*** Data extract ***

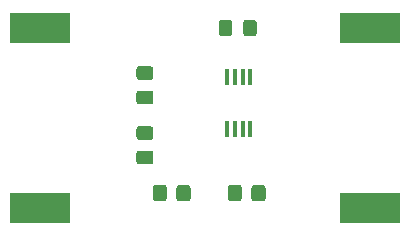
<source format=gbr>
%TF.GenerationSoftware,KiCad,Pcbnew,(5.1.10)-1*%
%TF.CreationDate,2021-10-03T18:06:06-07:00*%
%TF.ProjectId,intro_project,696e7472-6f5f-4707-926f-6a6563742e6b,rev?*%
%TF.SameCoordinates,Original*%
%TF.FileFunction,Paste,Top*%
%TF.FilePolarity,Positive*%
%FSLAX46Y46*%
G04 Gerber Fmt 4.6, Leading zero omitted, Abs format (unit mm)*
G04 Created by KiCad (PCBNEW (5.1.10)-1) date 2021-10-03 18:06:06*
%MOMM*%
%LPD*%
G01*
G04 APERTURE LIST*
%ADD10R,0.450000X1.450000*%
%ADD11R,5.100000X2.500000*%
G04 APERTURE END LIST*
D10*
%TO.C,U1*%
X130160000Y-92370000D03*
X130810000Y-92370000D03*
X131460000Y-92370000D03*
X132110000Y-92370000D03*
X132110000Y-87970000D03*
X131460000Y-87970000D03*
X130810000Y-87970000D03*
X130160000Y-87970000D03*
%TD*%
D11*
%TO.C,BT1*%
X114300000Y-83840000D03*
X114300000Y-99040000D03*
%TD*%
%TO.C,BT2*%
X142240000Y-99020000D03*
X142240000Y-83820000D03*
%TD*%
%TO.C,C1*%
G36*
G01*
X123665000Y-93297500D02*
X122715000Y-93297500D01*
G75*
G02*
X122465000Y-93047500I0J250000D01*
G01*
X122465000Y-92372500D01*
G75*
G02*
X122715000Y-92122500I250000J0D01*
G01*
X123665000Y-92122500D01*
G75*
G02*
X123915000Y-92372500I0J-250000D01*
G01*
X123915000Y-93047500D01*
G75*
G02*
X123665000Y-93297500I-250000J0D01*
G01*
G37*
G36*
G01*
X123665000Y-95372500D02*
X122715000Y-95372500D01*
G75*
G02*
X122465000Y-95122500I0J250000D01*
G01*
X122465000Y-94447500D01*
G75*
G02*
X122715000Y-94197500I250000J0D01*
G01*
X123665000Y-94197500D01*
G75*
G02*
X123915000Y-94447500I0J-250000D01*
G01*
X123915000Y-95122500D01*
G75*
G02*
X123665000Y-95372500I-250000J0D01*
G01*
G37*
%TD*%
%TO.C,C2*%
G36*
G01*
X123665000Y-88217500D02*
X122715000Y-88217500D01*
G75*
G02*
X122465000Y-87967500I0J250000D01*
G01*
X122465000Y-87292500D01*
G75*
G02*
X122715000Y-87042500I250000J0D01*
G01*
X123665000Y-87042500D01*
G75*
G02*
X123915000Y-87292500I0J-250000D01*
G01*
X123915000Y-87967500D01*
G75*
G02*
X123665000Y-88217500I-250000J0D01*
G01*
G37*
G36*
G01*
X123665000Y-90292500D02*
X122715000Y-90292500D01*
G75*
G02*
X122465000Y-90042500I0J250000D01*
G01*
X122465000Y-89367500D01*
G75*
G02*
X122715000Y-89117500I250000J0D01*
G01*
X123665000Y-89117500D01*
G75*
G02*
X123915000Y-89367500I0J-250000D01*
G01*
X123915000Y-90042500D01*
G75*
G02*
X123665000Y-90292500I-250000J0D01*
G01*
G37*
%TD*%
%TO.C,D1*%
G36*
G01*
X129455000Y-84270001D02*
X129455000Y-83369999D01*
G75*
G02*
X129704999Y-83120000I249999J0D01*
G01*
X130355001Y-83120000D01*
G75*
G02*
X130605000Y-83369999I0J-249999D01*
G01*
X130605000Y-84270001D01*
G75*
G02*
X130355001Y-84520000I-249999J0D01*
G01*
X129704999Y-84520000D01*
G75*
G02*
X129455000Y-84270001I0J249999D01*
G01*
G37*
G36*
G01*
X131505000Y-84270001D02*
X131505000Y-83369999D01*
G75*
G02*
X131754999Y-83120000I249999J0D01*
G01*
X132405001Y-83120000D01*
G75*
G02*
X132655000Y-83369999I0J-249999D01*
G01*
X132655000Y-84270001D01*
G75*
G02*
X132405001Y-84520000I-249999J0D01*
G01*
X131754999Y-84520000D01*
G75*
G02*
X131505000Y-84270001I0J249999D01*
G01*
G37*
%TD*%
%TO.C,R1*%
G36*
G01*
X132210000Y-98240001D02*
X132210000Y-97339999D01*
G75*
G02*
X132459999Y-97090000I249999J0D01*
G01*
X133160001Y-97090000D01*
G75*
G02*
X133410000Y-97339999I0J-249999D01*
G01*
X133410000Y-98240001D01*
G75*
G02*
X133160001Y-98490000I-249999J0D01*
G01*
X132459999Y-98490000D01*
G75*
G02*
X132210000Y-98240001I0J249999D01*
G01*
G37*
G36*
G01*
X130210000Y-98240001D02*
X130210000Y-97339999D01*
G75*
G02*
X130459999Y-97090000I249999J0D01*
G01*
X131160001Y-97090000D01*
G75*
G02*
X131410000Y-97339999I0J-249999D01*
G01*
X131410000Y-98240001D01*
G75*
G02*
X131160001Y-98490000I-249999J0D01*
G01*
X130459999Y-98490000D01*
G75*
G02*
X130210000Y-98240001I0J249999D01*
G01*
G37*
%TD*%
%TO.C,R2*%
G36*
G01*
X123860000Y-98240001D02*
X123860000Y-97339999D01*
G75*
G02*
X124109999Y-97090000I249999J0D01*
G01*
X124810001Y-97090000D01*
G75*
G02*
X125060000Y-97339999I0J-249999D01*
G01*
X125060000Y-98240001D01*
G75*
G02*
X124810001Y-98490000I-249999J0D01*
G01*
X124109999Y-98490000D01*
G75*
G02*
X123860000Y-98240001I0J249999D01*
G01*
G37*
G36*
G01*
X125860000Y-98240001D02*
X125860000Y-97339999D01*
G75*
G02*
X126109999Y-97090000I249999J0D01*
G01*
X126810001Y-97090000D01*
G75*
G02*
X127060000Y-97339999I0J-249999D01*
G01*
X127060000Y-98240001D01*
G75*
G02*
X126810001Y-98490000I-249999J0D01*
G01*
X126109999Y-98490000D01*
G75*
G02*
X125860000Y-98240001I0J249999D01*
G01*
G37*
%TD*%
M02*

</source>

*** End of Data extract ***

Give every record again without changing a word. Exclude the pictures.

* **Response to the exercise**:
<source format=gbr>
%TF.GenerationSoftware,KiCad,Pcbnew,(5.1.10)-1*%
%TF.CreationDate,2021-10-03T18:06:06-07:00*%
%TF.ProjectId,intro_project,696e7472-6f5f-4707-926f-6a6563742e6b,rev?*%
%TF.SameCoordinates,Original*%
%TF.FileFunction,Paste,Top*%
%TF.FilePolarity,Positive*%
%FSLAX46Y46*%
G04 Gerber Fmt 4.6, Leading zero omitted, Abs format (unit mm)*
G04 Created by KiCad (PCBNEW (5.1.10)-1) date 2021-10-03 18:06:06*
%MOMM*%
%LPD*%
G01*
G04 APERTURE LIST*
%ADD10R,0.450000X1.450000*%
%ADD11R,5.100000X2.500000*%
G04 APERTURE END LIST*
D10*
%TO.C,U1*%
X130160000Y-92370000D03*
X130810000Y-92370000D03*
X131460000Y-92370000D03*
X132110000Y-92370000D03*
X132110000Y-87970000D03*
X131460000Y-87970000D03*
X130810000Y-87970000D03*
X130160000Y-87970000D03*
%TD*%
D11*
%TO.C,BT1*%
X114300000Y-83840000D03*
X114300000Y-99040000D03*
%TD*%
%TO.C,BT2*%
X142240000Y-99020000D03*
X142240000Y-83820000D03*
%TD*%
%TO.C,C1*%
G36*
G01*
X123665000Y-93297500D02*
X122715000Y-93297500D01*
G75*
G02*
X122465000Y-93047500I0J250000D01*
G01*
X122465000Y-92372500D01*
G75*
G02*
X122715000Y-92122500I250000J0D01*
G01*
X123665000Y-92122500D01*
G75*
G02*
X123915000Y-92372500I0J-250000D01*
G01*
X123915000Y-93047500D01*
G75*
G02*
X123665000Y-93297500I-250000J0D01*
G01*
G37*
G36*
G01*
X123665000Y-95372500D02*
X122715000Y-95372500D01*
G75*
G02*
X122465000Y-95122500I0J250000D01*
G01*
X122465000Y-94447500D01*
G75*
G02*
X122715000Y-94197500I250000J0D01*
G01*
X123665000Y-94197500D01*
G75*
G02*
X123915000Y-94447500I0J-250000D01*
G01*
X123915000Y-95122500D01*
G75*
G02*
X123665000Y-95372500I-250000J0D01*
G01*
G37*
%TD*%
%TO.C,C2*%
G36*
G01*
X123665000Y-88217500D02*
X122715000Y-88217500D01*
G75*
G02*
X122465000Y-87967500I0J250000D01*
G01*
X122465000Y-87292500D01*
G75*
G02*
X122715000Y-87042500I250000J0D01*
G01*
X123665000Y-87042500D01*
G75*
G02*
X123915000Y-87292500I0J-250000D01*
G01*
X123915000Y-87967500D01*
G75*
G02*
X123665000Y-88217500I-250000J0D01*
G01*
G37*
G36*
G01*
X123665000Y-90292500D02*
X122715000Y-90292500D01*
G75*
G02*
X122465000Y-90042500I0J250000D01*
G01*
X122465000Y-89367500D01*
G75*
G02*
X122715000Y-89117500I250000J0D01*
G01*
X123665000Y-89117500D01*
G75*
G02*
X123915000Y-89367500I0J-250000D01*
G01*
X123915000Y-90042500D01*
G75*
G02*
X123665000Y-90292500I-250000J0D01*
G01*
G37*
%TD*%
%TO.C,D1*%
G36*
G01*
X129455000Y-84270001D02*
X129455000Y-83369999D01*
G75*
G02*
X129704999Y-83120000I249999J0D01*
G01*
X130355001Y-83120000D01*
G75*
G02*
X130605000Y-83369999I0J-249999D01*
G01*
X130605000Y-84270001D01*
G75*
G02*
X130355001Y-84520000I-249999J0D01*
G01*
X129704999Y-84520000D01*
G75*
G02*
X129455000Y-84270001I0J249999D01*
G01*
G37*
G36*
G01*
X131505000Y-84270001D02*
X131505000Y-83369999D01*
G75*
G02*
X131754999Y-83120000I249999J0D01*
G01*
X132405001Y-83120000D01*
G75*
G02*
X132655000Y-83369999I0J-249999D01*
G01*
X132655000Y-84270001D01*
G75*
G02*
X132405001Y-84520000I-249999J0D01*
G01*
X131754999Y-84520000D01*
G75*
G02*
X131505000Y-84270001I0J249999D01*
G01*
G37*
%TD*%
%TO.C,R1*%
G36*
G01*
X132210000Y-98240001D02*
X132210000Y-97339999D01*
G75*
G02*
X132459999Y-97090000I249999J0D01*
G01*
X133160001Y-97090000D01*
G75*
G02*
X133410000Y-97339999I0J-249999D01*
G01*
X133410000Y-98240001D01*
G75*
G02*
X133160001Y-98490000I-249999J0D01*
G01*
X132459999Y-98490000D01*
G75*
G02*
X132210000Y-98240001I0J249999D01*
G01*
G37*
G36*
G01*
X130210000Y-98240001D02*
X130210000Y-97339999D01*
G75*
G02*
X130459999Y-97090000I249999J0D01*
G01*
X131160001Y-97090000D01*
G75*
G02*
X131410000Y-97339999I0J-249999D01*
G01*
X131410000Y-98240001D01*
G75*
G02*
X131160001Y-98490000I-249999J0D01*
G01*
X130459999Y-98490000D01*
G75*
G02*
X130210000Y-98240001I0J249999D01*
G01*
G37*
%TD*%
%TO.C,R2*%
G36*
G01*
X123860000Y-98240001D02*
X123860000Y-97339999D01*
G75*
G02*
X124109999Y-97090000I249999J0D01*
G01*
X124810001Y-97090000D01*
G75*
G02*
X125060000Y-97339999I0J-249999D01*
G01*
X125060000Y-98240001D01*
G75*
G02*
X124810001Y-98490000I-249999J0D01*
G01*
X124109999Y-98490000D01*
G75*
G02*
X123860000Y-98240001I0J249999D01*
G01*
G37*
G36*
G01*
X125860000Y-98240001D02*
X125860000Y-97339999D01*
G75*
G02*
X126109999Y-97090000I249999J0D01*
G01*
X126810001Y-97090000D01*
G75*
G02*
X127060000Y-97339999I0J-249999D01*
G01*
X127060000Y-98240001D01*
G75*
G02*
X126810001Y-98490000I-249999J0D01*
G01*
X126109999Y-98490000D01*
G75*
G02*
X125860000Y-98240001I0J249999D01*
G01*
G37*
%TD*%
M02*

</source>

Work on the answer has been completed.